I have long been looking out for a sign that super-rich people have created a new kind of citizenship – I called their notional country “Moneyland,” in a book of the same name – and Fiji’s innovation takes that prospect one step closer.

COVID IS MAKING OLIGARCHS RICHER

Every day comes a new sign that the world’s crooks and thieves have learned of a new way of profiting from the coronavirus. In Ecuador, they cornered the body bag market, and inflated prices thirteen-fold. In Bolivia, the health minister has been arrested for allegedly overcharging his own ministry for ventilators that didn’t even work. In Zimbabwe, the health minister has been charged with corruption over a contract for Covid-19 testing kits.

In Ukraine, the health ministry has overpaid for PPE, and the interior ministry has bought firearms from a shell company, which hiked prices beyond what was available on the open market.

  • “Special procurement procedures during the quarantine period, unfortunately, did not work out,” noted the Anti-Corruption Action Centre. “Experience demonstrated that accelerated procurement without competition is quickly abused.”

BUT HOW HAVE OLIGARCHS BEEN DOING AS A CLASS?

WealthX has just published its annual census of the world’s billionaires, in which the consultancy group analyzed the habits and well-being of the very wealthy as if they were an endangered troupe of giant pandas.

The good news is that last year went well for them: the 2,825 people in this exclusive club (that’s about a thousand more individuals than there are giant pandas left in the world) increased their wealth by more than a tenth to a cumulative total of $9.4 trillion, which is not quite as much as the entire GDP of China (where giant pandas live) but getting close.

Sadly, however, 2020 has not been so kind. “The number of billionaires in technology, insurance, business services and healthcare grew by between six percent and nine percent during the first five months of 2020,” WealthX noted. “Billionaires in shipping, apparel (including luxury) and aerospace experienced the worst performances.”

Still, they are likely to weather the storm rather better than the rest of us, so we don’t need to worry too much. One aspect of increasing inequality is that it’s as much of a phenomenon among Ultra-High-Net-Worth (UNHW) people, as it is among the rest of us: extraordinarily rich people are drawing further ahead of the ordinarily rich, just as they are both outpacing the merely ordinary.

“Since the publication of our first Billionaire Census in 2013, billionaire wealth as a share of UHNW wealth has risen steadily, from around 22 percent to 26 percent in 2019, while the size of the billionaire population as a share of the UHNW population has remained largely stable — an indication of the growing influence of this exclusive club,” WealthX notes.

Why does this matter?

  •  It is this class of the mega-rich that will be lobbying for favors to rebuild the post-Covid economy.
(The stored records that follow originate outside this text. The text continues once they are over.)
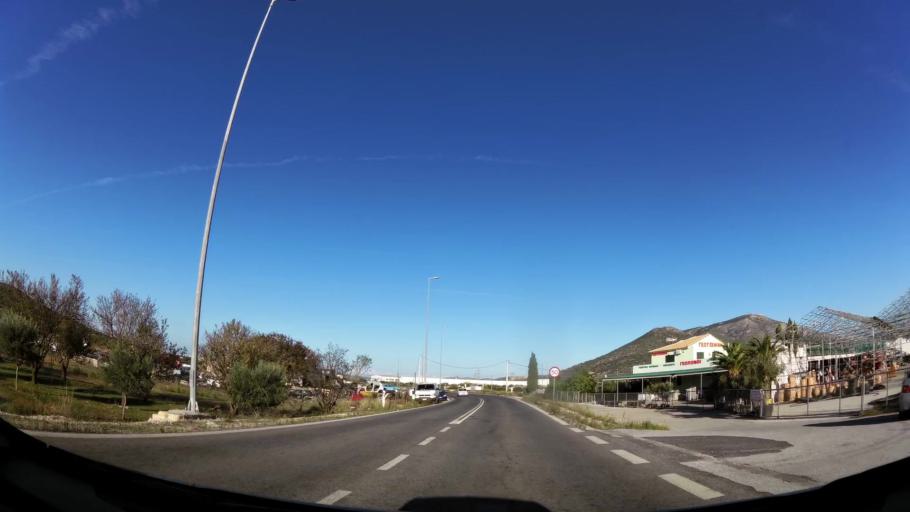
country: GR
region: Attica
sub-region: Nomarchia Anatolikis Attikis
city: Kalyvia Thorikou
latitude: 37.8513
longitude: 23.9166
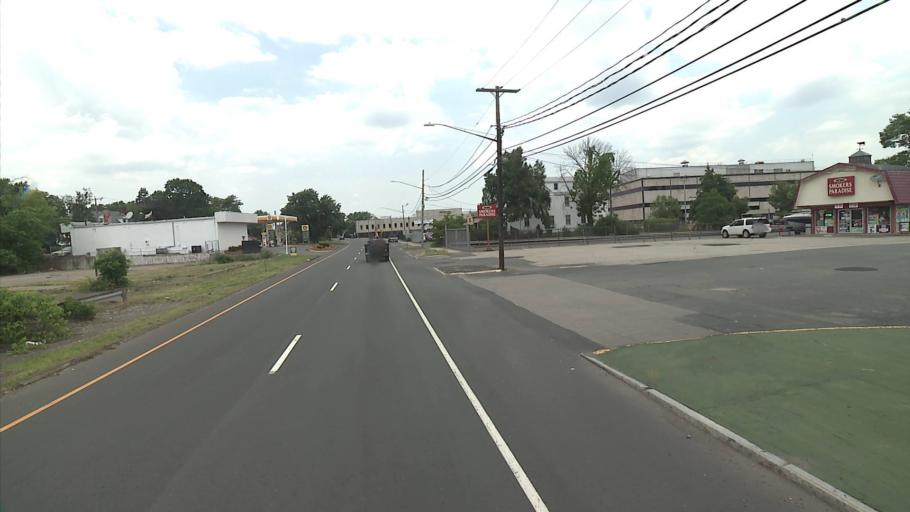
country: US
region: Connecticut
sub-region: Hartford County
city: Wethersfield
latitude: 41.7440
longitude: -72.6334
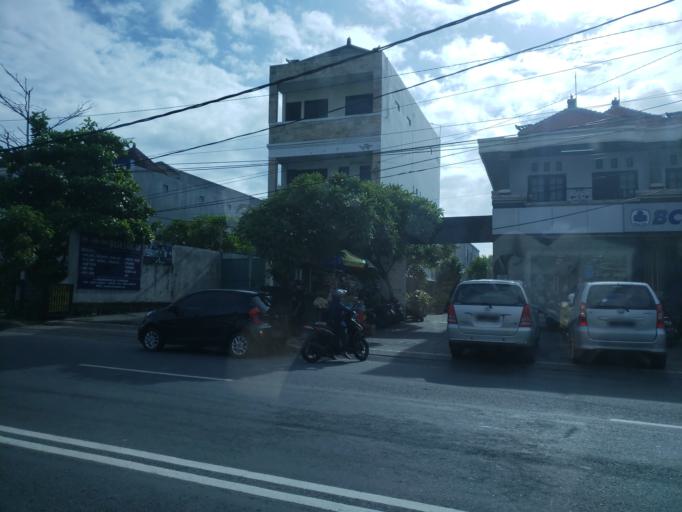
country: ID
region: Bali
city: Denpasar
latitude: -8.6778
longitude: 115.1906
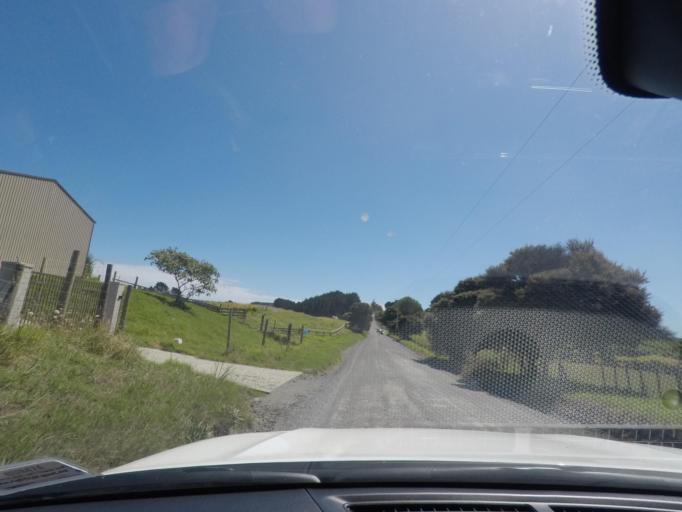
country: NZ
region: Auckland
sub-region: Auckland
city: Parakai
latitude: -36.5793
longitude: 174.3230
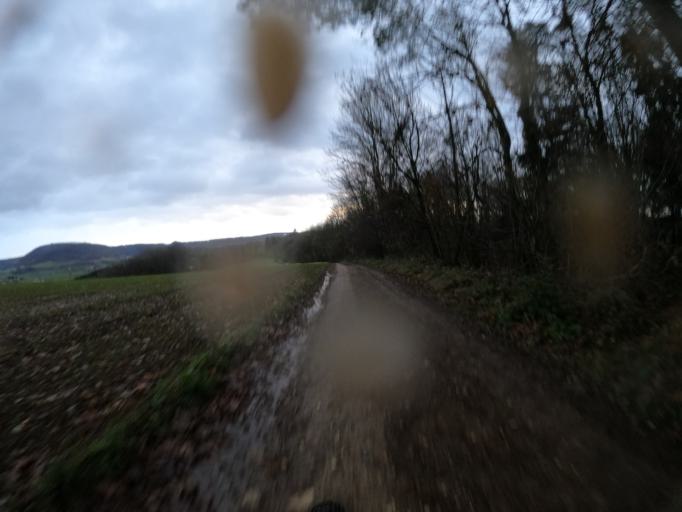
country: DE
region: Baden-Wuerttemberg
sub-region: Regierungsbezirk Stuttgart
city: Sussen
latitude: 48.7006
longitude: 9.7794
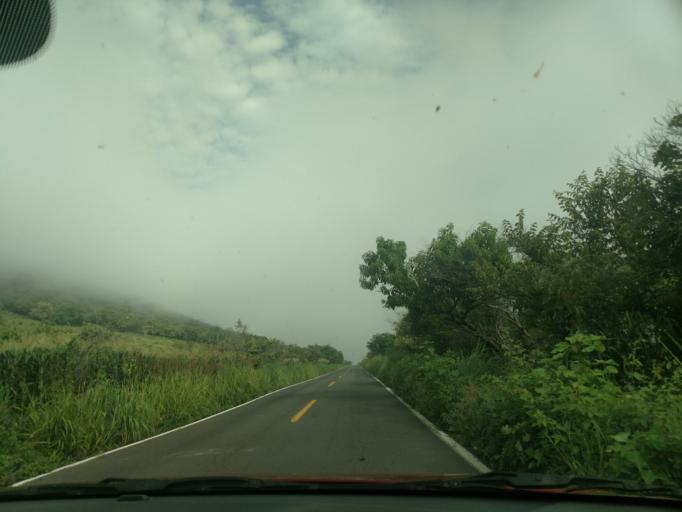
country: MX
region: Jalisco
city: Ameca
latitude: 20.5386
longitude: -104.1407
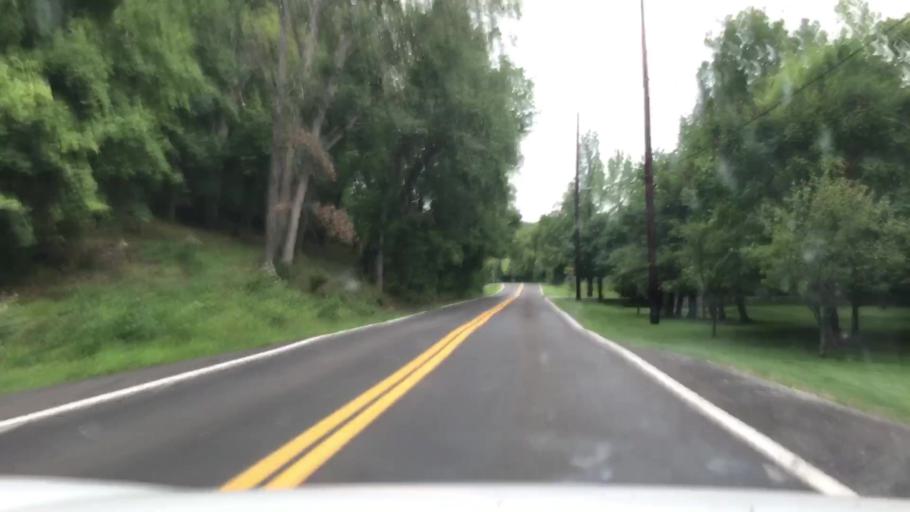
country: US
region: Missouri
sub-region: Saint Louis County
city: Clarkson Valley
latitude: 38.6406
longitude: -90.6113
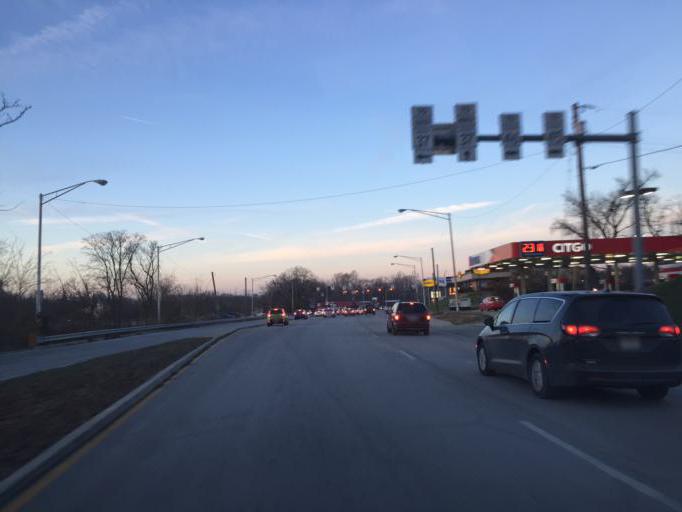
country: US
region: Indiana
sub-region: Monroe County
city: Bloomington
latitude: 39.1849
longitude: -86.5345
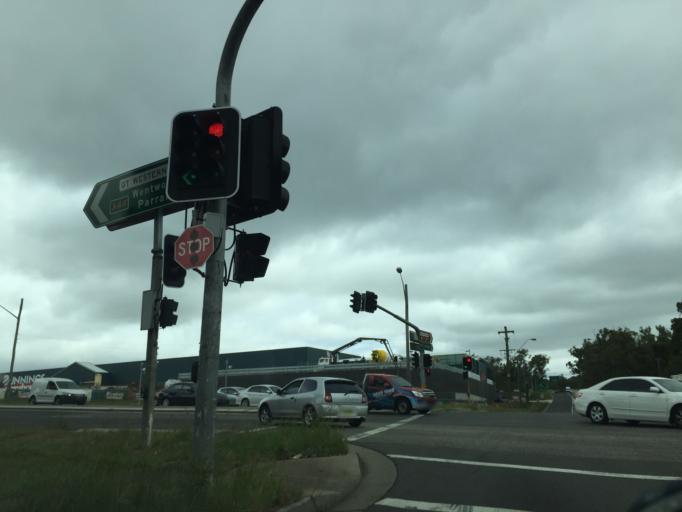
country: AU
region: New South Wales
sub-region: Blacktown
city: Blacktown
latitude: -33.7978
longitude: 150.8971
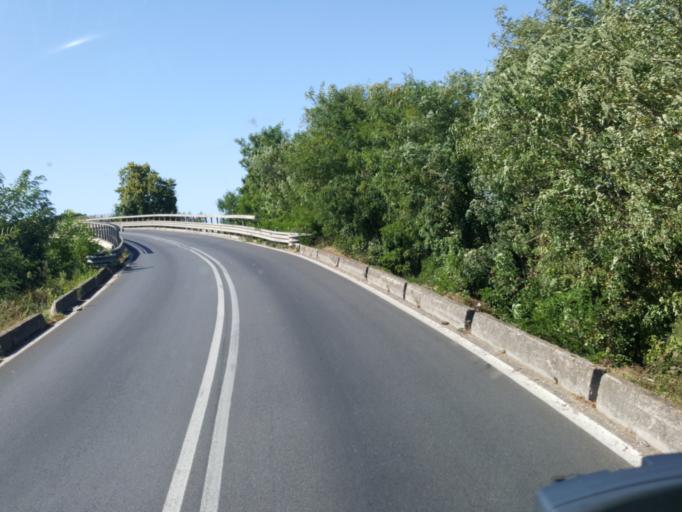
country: IT
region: Latium
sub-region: Citta metropolitana di Roma Capitale
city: Anzio
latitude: 41.5143
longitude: 12.6307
The richer they are, the more favors they can demand.

WHAT I’M READING

Luke Harding’s new book, “Shadow State: Murder, Mayhem and Russia’s Remaking of the West” revisits many of most the sordid episodes of the Trump presidency, including the attempts to enlist Ukraine in a campaign against Joe Biden. You may think this is all too raw to engage with all over again, but it gives priceless context to the current struggle over the alleged Russian bounties for Taliban fighters killing U.S. troops in Afghanistan. It also reminds us how important it is to fix corruption as a system that invisibly infects entire sections of the global economy, rather than just tackle its sporadic visible outbreaks.